Network Message Protocol: Simple but Effective

The worst thing about distributed systems is complex protocols—they’re hell to debug. My design philosophy is: use JSON unless performance really can’t handle it.

use serde::{Serialize, Deserialize};

#[derive(Serialize, Deserialize, Debug, Clone)]
pub struct NetworkMessage {
    pub to: String,        // Target Actor, format: "node_id:actor_name"
    pub from: String,      // Sender, same format
    pub payload: String,   // Message content, using String for now, can change to Vec<u8> later
    pub msg_id: String,    // Message ID for deduplication and tracking
}

impl NetworkMessage {
    pub fn new(to: String, from: String, payload: String) -> Self {
        Self {
            to,
            from,
            payload,
            msg_id: uuid::Uuid::new_v4().to_string(),
        }
    }
    
    // Parse target node ID
    pub fn target_node(&self) -> Option<String> {
        self.to.split(':').next().map(|s| s.to_string())
    }
    
    // Parse target Actor name
    pub fn target_actor(&self) -> Option<String> {
        self.to.split(':').nth(1).map(|s| s.to_string())
    }
}

Why do we need msg_id? Because during network jitter, the same message might be sent multiple times. With an ID, deduplication becomes trivial.

Actor Registry: The Phone Book of Distributed Systems

This component manages all Actor addresses, like a super phone book:

use dashmap::DashMap;

pub type ActorRef = Arc<dyn std::any::Any + Send + Sync>;

#[derive(Clone)]
pub struct Registry {
    actors: Arc<DashMap<String, ActorRef>>,
}

impl Registry {
    pub fn new() -> Self {
        Self {
            actors: Arc::new(DashMap::new()),
        }
    }
    
    // Register Actor
    pub fn register<T>(&self, name: String, addr: Addr<T>) 
    where
        T: Send + 'static,
    {
        let actor_ref: ActorRef = Arc::new(addr);
        self.actors.insert(name, actor_ref);
    }
    
    // Get Actor address
    pub fn get<T>(&self, name: &str) -> Option<Addr<T>>
    where
        T: Send + 'static,
    {
        self.actors.get(name).and_then(|entry| {
            let actor_ref = entry.value();
            actor_ref.downcast_ref::<Addr<T>>().cloned()
        })
    }
    
    // Remove Actor
    pub fn remove(&self, name: &str) {
        self.actors.remove(name);
    }
    
    // Get all Actor names
    pub fn list_actors(&self) -> Vec<String> {
        self.actors.iter().map(|entry| entry.key().clone()).collect()
    }
}

Using DashMap instead of RwLock<HashMap> boosted my concurrent performance by 300%. In high-concurrency scenarios, lock contention is a performance killer.

Extracted data =>
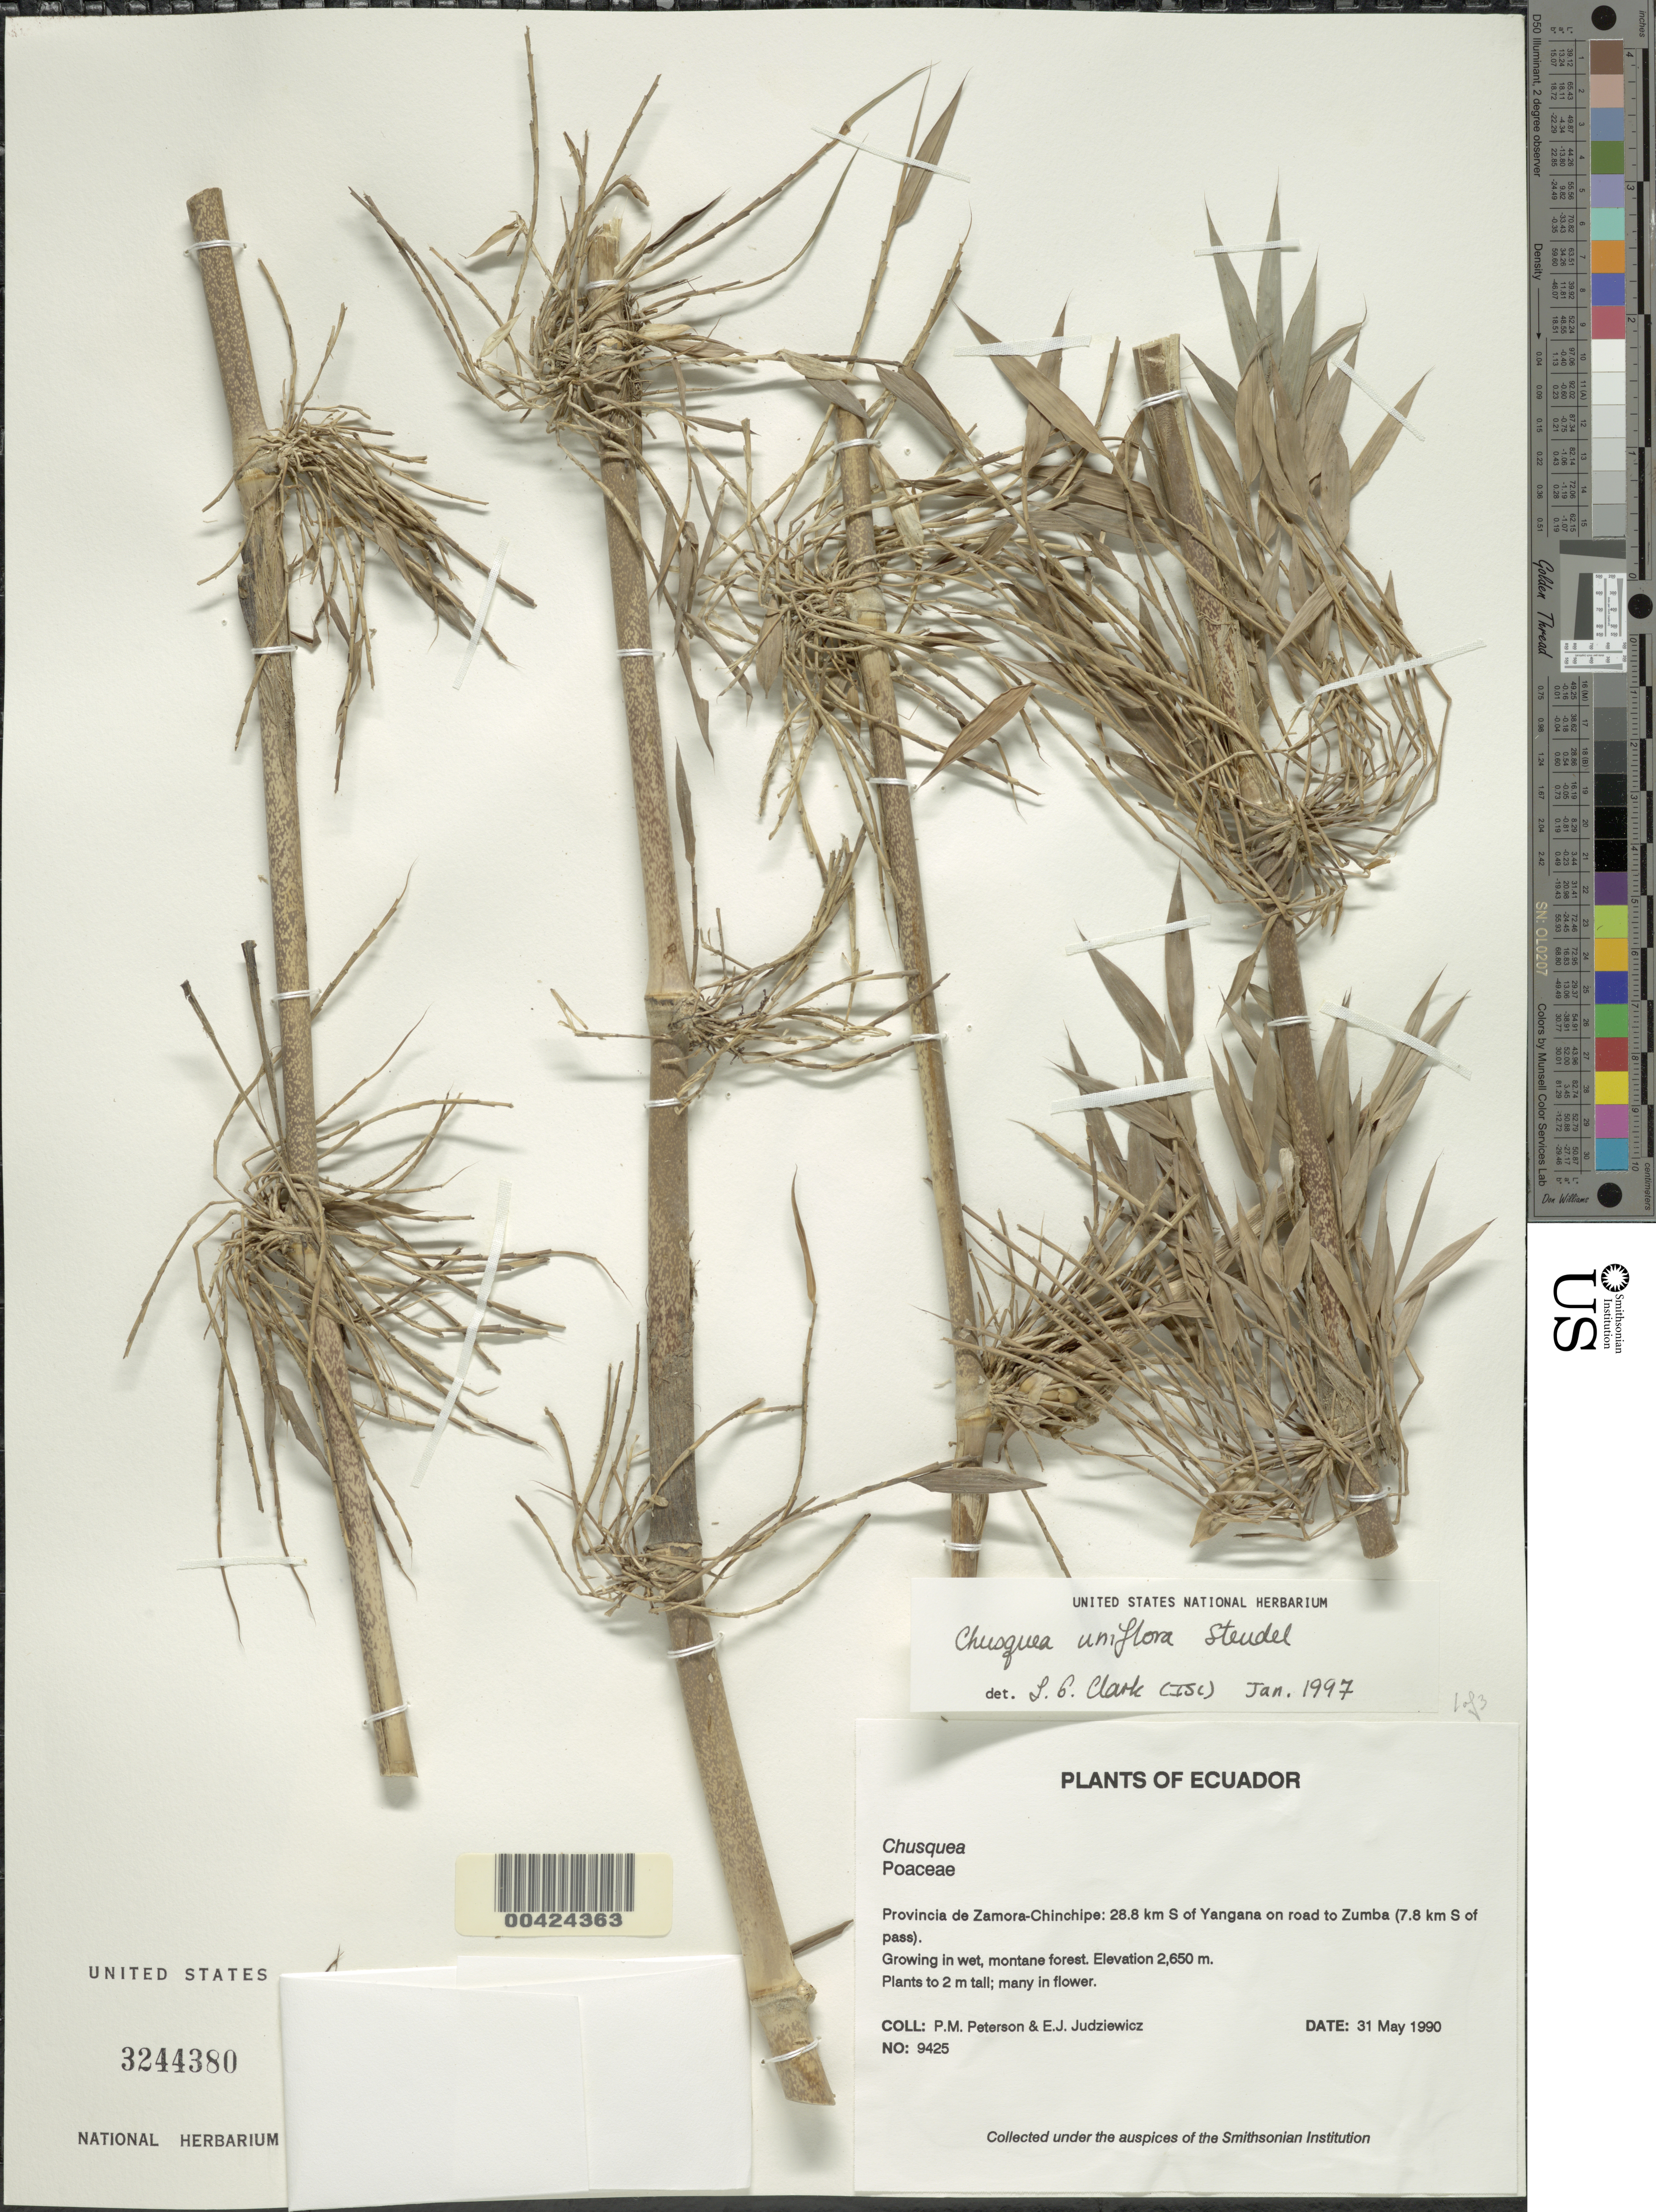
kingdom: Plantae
==
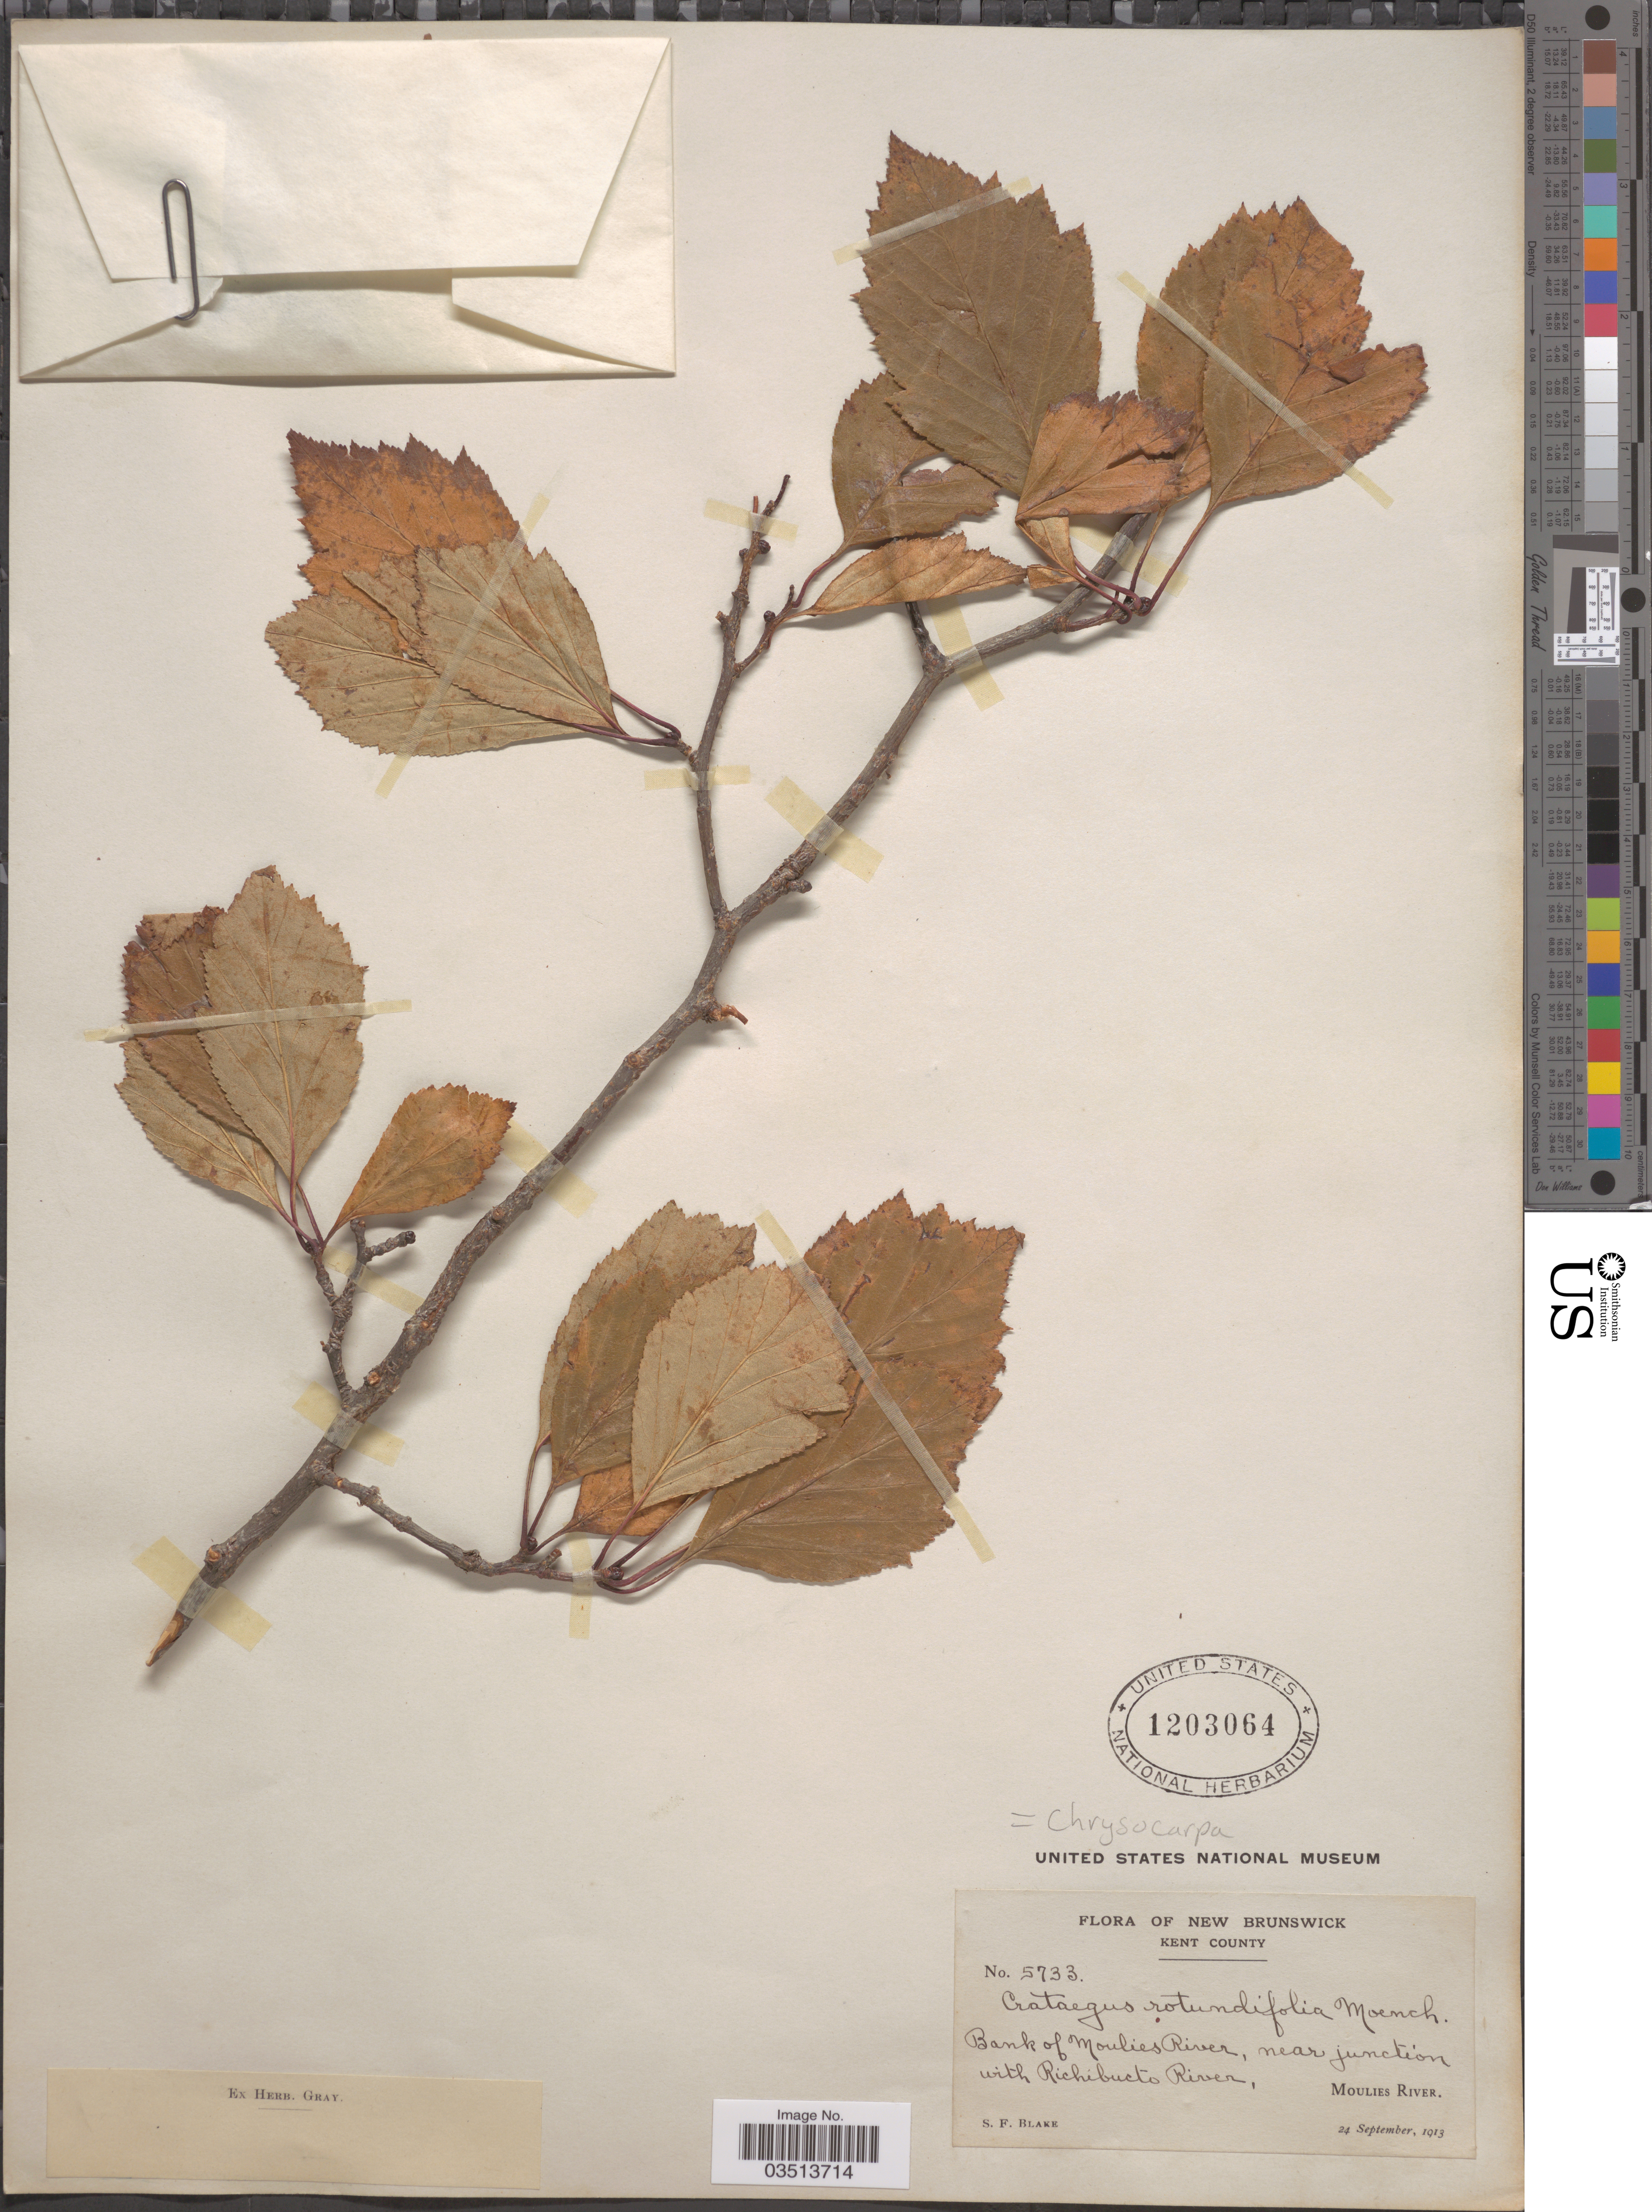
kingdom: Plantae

Objectives =>
**A)** Summarize the write-up in two sentences.
**B)** Revise the stretch of the write-up from "The worst thing" through "can’t handle it.", changing "JSON" to "MessagePack".
Rely on the write-up alone; the entries play no part.

Responses to the tasks =>
**A)** Following a preference for JSON unless performance can't handle it, the write-up defines a serializable NetworkMessage struct with target, sender, payload and a message ID that makes it easy to deduplicate messages sent more than once during network jitter. It also presents an Actor registry built on DashMap that registers, retrieves, removes and lists Actor addresses, a choice the author says boosted concurrent performance by 300% over RwLock<HashMap>.

**B)**
The worst thing about distributed systems is complex protocols—they’re hell to debug. My design philosophy is: use MessagePack unless performance really can’t handle it.